The World Economic Forum (WEF) has issued a stark warning, highlighting artificial intelligence-driven misinformation as the foremost short-term threat to the global economy. The WEF’s annual risks report, based on the insights of 1,400 experts, paints a bleak picture, expressing concerns that the dissemination of false information could severely impact politics, potentially leading to social unrest, riots, and government crackdowns.
The report underscores the heightened risk of global catastrophes over the next two years, with 30% of respondents fearing such an event and two-thirds anticipating a disastrous occurrence within the next decade. The persistent cost of living crisis, coupled with the interlinked challenges of disinformation and polarised societies, dominates the outlook for 2024, according to the WEF.
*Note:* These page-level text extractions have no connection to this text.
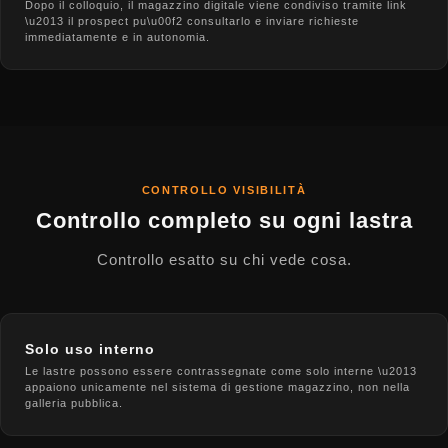
Dopo il colloquio, il magazzino digitale viene condiviso tramite link
\u2013 il prospect pu\u00f2 consultarlo e inviare richieste
immediatamente e in autonomia.
CONTROLLO VISIBILITÀ
Controllo completo su ogni lastra
Controllo esatto su chi vede cosa.
Solo uso interno
Le lastre possono essere contrassegnate come solo interne \u2013
appaiono unicamente nel sistema di gestione magazzino, non nella
galleria pubblica.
With upcoming elections in countries representing 60% of global GDP, including the UK, the US, the EU, and India, the WEF’s annual risks report predicts a nexus between falsified information and societal upheaval during election campaigns. Misinformation, defined as false or inaccurate information, and disinformation, intentionally false content used for propaganda, are identified as major risks. The WEF warns that the spread of false information could lead to riots, strikes, and government crackdowns, disrupting political landscapes.
Over the next 10 years, extreme weather events and climate change emerge as the most pressing risks, as indicated by the experts polled by the WEF. The destabilisation of the global order, characterised by polarising narratives, insecurity, and the worsening impacts of extreme weather, contributes to accelerating risks, including misinformation and disinformation, says Saadia Zahidi, a managing director of the WEF.
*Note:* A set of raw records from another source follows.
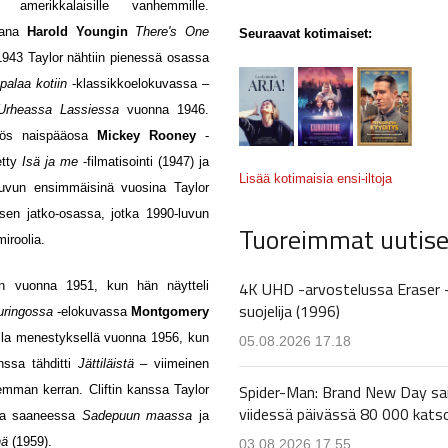
merikkalaisille vanhemmille.
iaana
Harold Youngin
There's One
Seuraavat kotimaiset:
43 Taylor nähtiin pienessä osassa
palaa kotiin
-klassikkoelokuvassa –
Urheassa Lassiessa
vuonna 1946.
myös naispääosa
Mickey Rooney
-
etty
Isä ja me
-filmatisointi (1947) ja
Lisää kotimaisia ensi-iltoja
luvun ensimmäisinä vuosina Taylor
 sen jatko-osassa, jotka 1990-luvun
Tuoreimmat uutise
miroolia.
4K UHD -arvostelussa Eraser 
än vuonna 1951, kun hän näytteli
suojelija (1996)
uringossa
-elokuvassa
Montgomery
ella menestyksellä vuonna 1956, kun
05.08.2026 17.18
nssa tähditti
Jättiläistä
– viimeinen
Spider-Man: Brand New Day sa
emman kerran. Cliftin kanssa Taylor
viidessä päivässä 80 000 kats
tta saaneessa
Sadepuun maassa
ja
nä
(1959).
03.08.2026 17.55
In the short term, the five biggest risks include misinformation and disinformation, extreme weather events, societal polarisation, cyber insecurity, and interstate armed conflict. The report emphasises the disruptive role of artificial intelligence breakthroughs, magnifying the threats posed by misinformation and disinformation. Carolina Klint, Chief Commercial Officer in Europe for Marsh McLennan, highlights the need for resilience at organisational, country, and international levels, with increased cooperation between the public and private sectors to navigate this evolving risk landscape.
Looking at the longer-term horizon, the top five risks include extreme weather events, critical changes to earth systems, biodiversity loss and ecosystem collapse, natural resource shortages, and ongoing concerns about misinformation and disinformation.
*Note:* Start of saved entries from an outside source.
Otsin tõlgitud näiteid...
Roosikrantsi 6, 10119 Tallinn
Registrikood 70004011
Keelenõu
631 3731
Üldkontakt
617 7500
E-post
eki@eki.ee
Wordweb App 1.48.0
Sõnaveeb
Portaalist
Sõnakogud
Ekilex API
While two-thirds of respondents express worry about extreme weather events in 2024, there are varying opinions on the urgency of these risks. Private sector respondents anticipate most environmental risks materialising over a longer timeframe than civil society or government, highlighting the growing risk of reaching a point of no return.
Despite the gloomy outlook, Zahidi emphasises that the future is within our control, urging global cooperation and resilience-building efforts at organisational, country, and international levels.